EUA e Irão à beira de acordo. Anunciado "texto final consensual" entre críticas a "campanha de desinformação"

EUA e Irão à beira de acordo. Anunciado "texto final consensual" entre críticas a "campanha de desinformação"

Primeiro, o ministro dos Negócios Estrangeiros iraniano, escreveu na rede X, que o memorando entre Teerão e Washington "nunca esteve tão próximo". Duas horas depois, o mediador Paquistão anunciou que tinha sido alcançado um "texto final consensual".

Graça Andrade Ramos - RTP /
Rua em Teerão Foto: Majid Asgaripour - WANA - Reuters

Em escassas horas, Teerão deu sinais de ter aceitado um memorando de entendimento com Washington, dando crédito ao anúncio do presidente dos EUA, Donald Trump, de que um acordo poderia ser assinado no fim de semana. 
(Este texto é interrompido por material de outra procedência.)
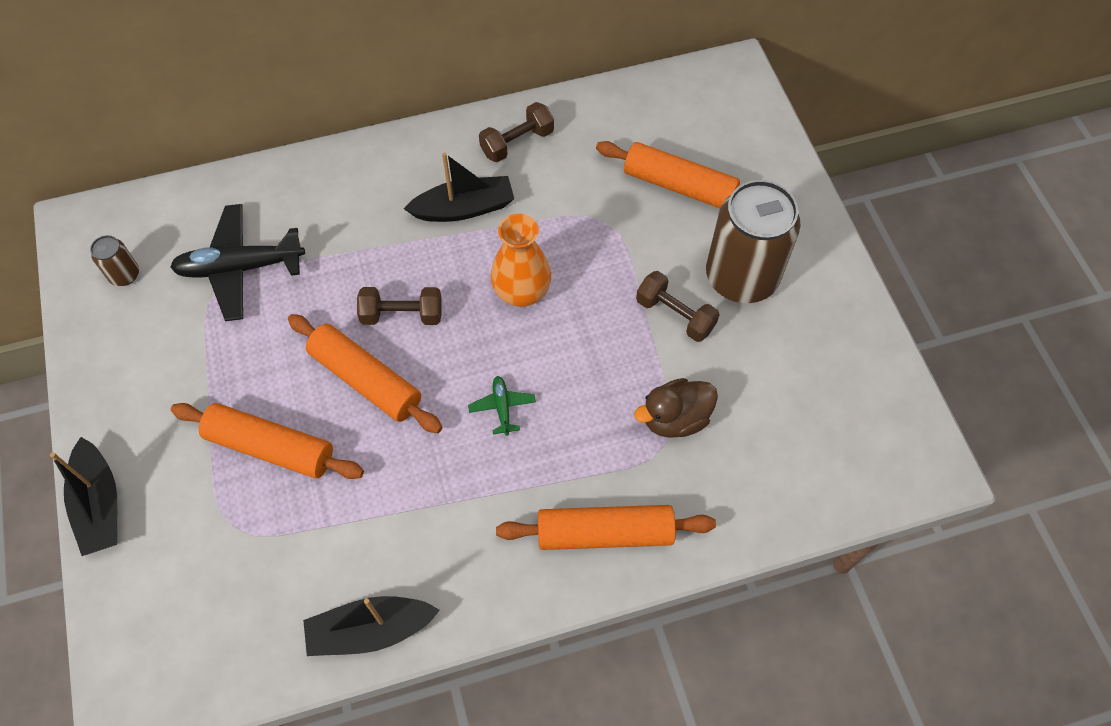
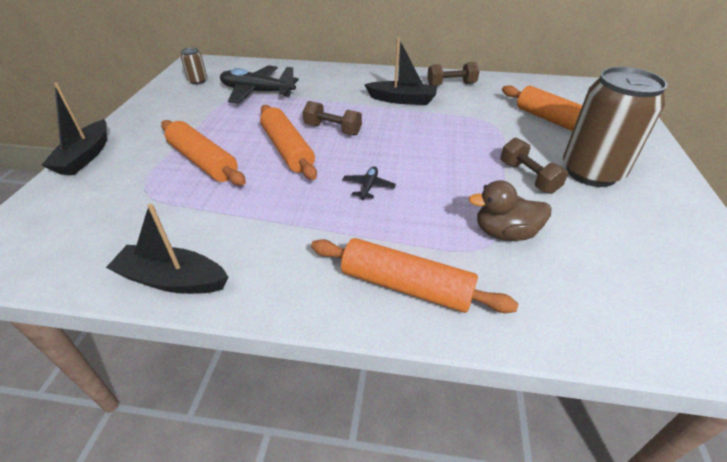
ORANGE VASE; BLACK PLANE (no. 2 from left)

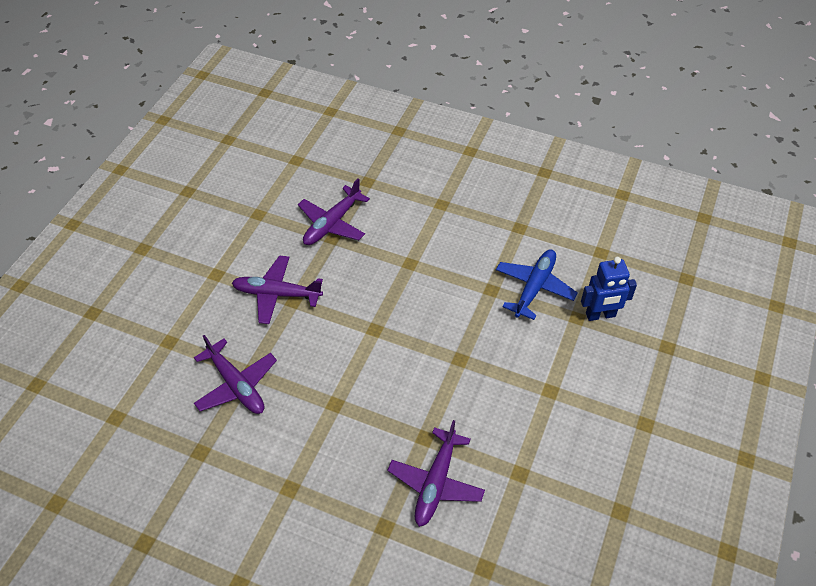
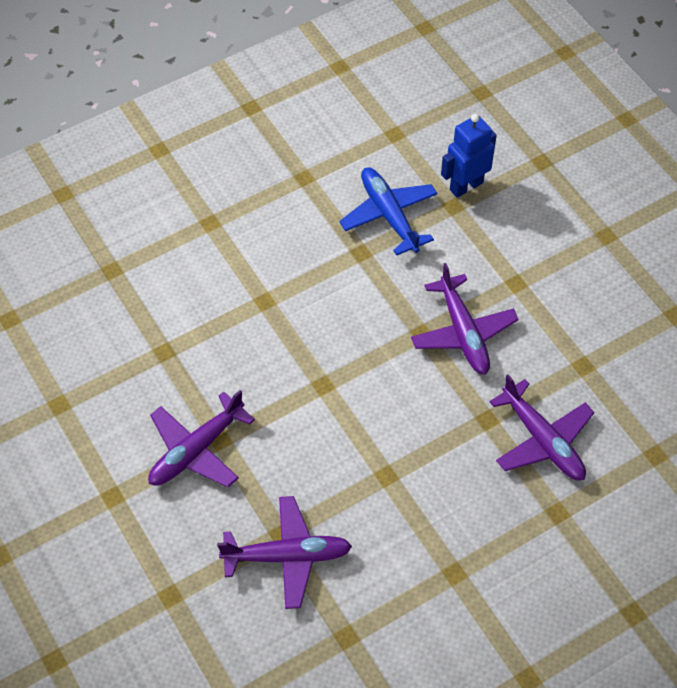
PURPLE PLANE (no. 3 from left); BLUE ROBOT

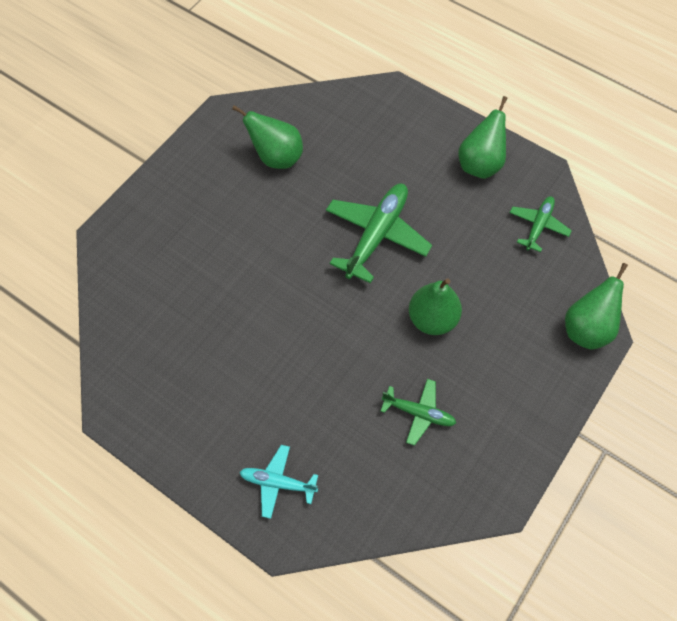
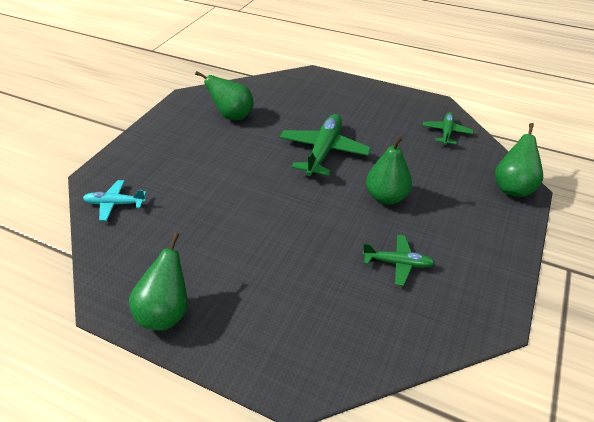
TURQUOISE PLANE; GREEN PEAR (no. 1 from left)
Após notícias publicadas durante a manhã, pelos meios de notícias estatais iranianos, sobre pormenores do texto opostos aos interesses norte-americanos, o ministro dos Negócios Estrangeiros iraniano, Abbas Araghchi, disse que “os meios de comunicação social devem abster-se de especular" sobre o conteúdo do acordo com os Estados Unidos, até que este "seja finalizado". “Em consonância com a nossa abordagem responsável e transparente, todos os detalhes serão partilhados com o público oportunamente”, escreveu Araghchi, depois de frisar que um memorando de entendimento entre Teerão e Washington "nunca esteve tão próximo". 

O primeiro-ministro paquistanês, Shehbaz Sharif, cujo país serviu de mediador nas negociações entre os dois lados, ecoou depois as críticas às notícias publicadas de manhã, denunciando uma "campanha de desinformação".

Sharif anunciou que as partes chegaram a um “texto final e consensual do acordo de paz” e disse que “a paz nunca esteve tão próxima como agora”. O Paquistão está agora a trabalhar para “finalizar os próximos passos”, escreveu Sharif numa publicação no X, criticando ainda o que chamou de “incessante campanha de desinformação promovida por aqueles que querem sabotar o acordo de paz”.

O presidente dos EUA, Donald Trump, recuou quinta-feira nas intenções de atacar o Irão, pela terceira noite consecutiva, e anunciou que um acordo com o Irão poderia ser assinado já no fim de semana, na Europa

Trump mencionou também que o supremo líder iraniano tinha dado "luz verde" ao acordo.

Mas, sexta-feira, o presidente dos EUA regressou às críticas duras a Teerão, depois de terem aparecido descrições imprecisas da proposta nos meios de comunicação estatais iranianos.

Ao contrário dos primeiros rumores sobre o conteúdo do acordo, a imprensa oficial iraniana noticiou que não haveria renúncia ao programa nuclear, desmentindo informações anteriores avançadas por fontes ocidentais.

Estaria afinal previsto discutir o programa com Washington num prazo de 60 dias. "O Irão só negociará o programa nuclear no âmbito dos princípios fundamentais da República Islâmica, e questões como o direito do Irão a enriquecer urânio e a conservação de material enriquecido (...) serão apresentadas para inclusão no acordo final", afirmou a agência oficial de notícias iraniana IRNA, citada pela agência francesa AFP.

No projeto de acordo-quadro, Teerão recusava igualmente ceder o controlo estratégico do Estreito de Ormuz, nos termos do projeto de acordo-quadro com os Estados Unidos, avançou também a IRNA.

"O Irão não assume qualquer compromisso neste texto de ceder a gestão do Estreito ou de restaurar as condições que prevaleciam antes da agressão militar americana e israelita", segundo a IRNA, que descreveu "as linhas principais do texto atual" atualmente a ser finalizado.

Citando uma fonte próxima da equipa negociadora iraniana, a agência afirmou também que o rascunho incluía "a libertação" de 24 mil milhões de dólares (cerca de 20,7 mil milhões de euros) "em fundos iranianos bloqueados durante o último período de negociação de 60 dias", acrescentando que metade deste montante seria "disponibilizado ao Irão antes do início das negociações".